Tips for Leading a Zoom Meeting

Review the instructions for meeting attendees first.

Who Schedules and Who Hosts

  • Someone involved with the meeting needs to have a professional (i.e., paid for) Zoom account. Rev. Sharon has an account, and several Chalice congregants have purchased their own accounts. There is no need for everyone to have a paid account. Contact Rev. Sharon about scheduling your meeting. (Without a professional account, meetings are limited to three people and 40 minutes.)
  • The person who schedules the meeting is automatically one of the hosts. But the host can designate co-hosts once the meeting starts.
  • Why this matters: hosts and co-hosts have controls that meeting attendees don’t.
    • Hosts can mute, rename, and hide the video of any meeting attendee. These functions can be important if someone doesn’t realize they have their microphone or camera on.

Meeting Orientation

At your first meeting (and maybe every meeting) you will need to help your group learn Zoom and get to know each other.

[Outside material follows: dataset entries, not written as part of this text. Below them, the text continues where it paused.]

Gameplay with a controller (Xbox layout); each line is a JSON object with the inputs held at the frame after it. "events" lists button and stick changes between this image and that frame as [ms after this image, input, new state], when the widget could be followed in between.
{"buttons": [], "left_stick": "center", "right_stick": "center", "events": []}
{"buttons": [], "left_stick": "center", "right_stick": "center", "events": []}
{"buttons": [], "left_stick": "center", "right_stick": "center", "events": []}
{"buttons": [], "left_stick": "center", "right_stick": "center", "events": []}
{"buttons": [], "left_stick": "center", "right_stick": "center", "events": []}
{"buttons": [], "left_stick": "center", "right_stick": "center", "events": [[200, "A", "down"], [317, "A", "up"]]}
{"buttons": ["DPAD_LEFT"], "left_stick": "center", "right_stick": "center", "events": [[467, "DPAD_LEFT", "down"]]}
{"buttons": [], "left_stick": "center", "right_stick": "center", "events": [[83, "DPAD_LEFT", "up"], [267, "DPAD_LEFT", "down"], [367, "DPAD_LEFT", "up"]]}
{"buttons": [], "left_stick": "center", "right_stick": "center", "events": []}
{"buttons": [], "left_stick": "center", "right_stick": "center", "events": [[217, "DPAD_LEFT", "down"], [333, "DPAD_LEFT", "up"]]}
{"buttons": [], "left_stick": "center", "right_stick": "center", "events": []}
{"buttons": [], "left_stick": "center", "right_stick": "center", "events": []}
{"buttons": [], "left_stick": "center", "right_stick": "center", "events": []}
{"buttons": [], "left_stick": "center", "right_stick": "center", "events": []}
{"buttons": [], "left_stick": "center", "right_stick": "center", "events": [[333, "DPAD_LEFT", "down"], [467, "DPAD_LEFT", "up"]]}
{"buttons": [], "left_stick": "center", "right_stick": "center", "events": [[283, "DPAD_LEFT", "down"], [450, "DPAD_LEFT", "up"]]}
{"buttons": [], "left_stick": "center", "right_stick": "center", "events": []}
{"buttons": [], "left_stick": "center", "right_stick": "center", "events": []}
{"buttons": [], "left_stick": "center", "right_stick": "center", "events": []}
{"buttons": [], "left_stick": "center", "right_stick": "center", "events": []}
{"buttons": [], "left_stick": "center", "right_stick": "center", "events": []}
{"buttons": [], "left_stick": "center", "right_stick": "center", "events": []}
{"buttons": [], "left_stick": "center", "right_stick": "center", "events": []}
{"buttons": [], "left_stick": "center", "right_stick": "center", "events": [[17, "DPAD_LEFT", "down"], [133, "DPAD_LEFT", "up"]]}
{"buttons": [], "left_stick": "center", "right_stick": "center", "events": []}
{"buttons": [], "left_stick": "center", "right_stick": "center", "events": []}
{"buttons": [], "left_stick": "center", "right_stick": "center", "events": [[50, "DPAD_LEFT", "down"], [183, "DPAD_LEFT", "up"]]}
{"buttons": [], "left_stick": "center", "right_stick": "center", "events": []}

  • Make sure folks know where the “stop video” and audio “mute/unmute” buttons are. Ask everyone to mute themselves and to keep themselves muted until they are speaking. Give them permission to mute their video if they need to eat their supper or deal with a child during the call. Give people 15 seconds to experiment!
    • If they are on a phone *6 [star 6] mutes and unmutes).
  • Ask everyone to notice that there are two views accessible at the top of the screen:  Speaker View and Gallery View. If they want to see the whole group, they need Gallery View.
  • Tell them where to find the chat button. Chat is good for sending messages without interrupting speakers (like if you need to leave suddenly, or if you are having technical problems).
  • Have people open the participants list. If there are many people at the meeting, they may not be able to see everyone on their screen, but they can still see the participants list.
  • If it’s a large group, people may need to “raise their hand” when they want to speak. They will find “raise hand” when they open the “participants” list. (The host doesn’t have a “raise hand” button, but can see when participants raise their hand.)
  • Show them how to get out of the meeting at the end. (Leave Meeting, usually bottom right.)

Best Practices

  • Welcome each person to the meeting and affirm their sound and camera.
  • People’s faces will appear on the screen in different orders, so you can’t “go around the circle.” Instead, call on one person and when they are done ask them to call on someone else.
  • If it’s a large group, invite people to “raise their hand” (under participants) when they want to speak.

Tips for Group Leaders

  • As the leader, you can change people’s display names if they are, say, using their spouse’s computer or calling in on a phone line. Makes a huge difference!
  • If you know you have an iffy internet connection (during a storm, for instance), you should make another participant a co-host. Do that in the Manage Participants. That way, if you lose connection, the meeting can go on until you get back.
  • If you don’t have a very robust internet connection, you may have to ask family members to refrain from streaming or other internet intense activities during your zoom meetings. If nothing else will work, turn off your video and see if that helps.
  • It is important that folks stay muted until they speak. You will have to remind folks to mute and unmute themselves. You can override and do it yourself if you need to
  • It is a good practice to have a host and a co-host, so two people are able to help run the meeting.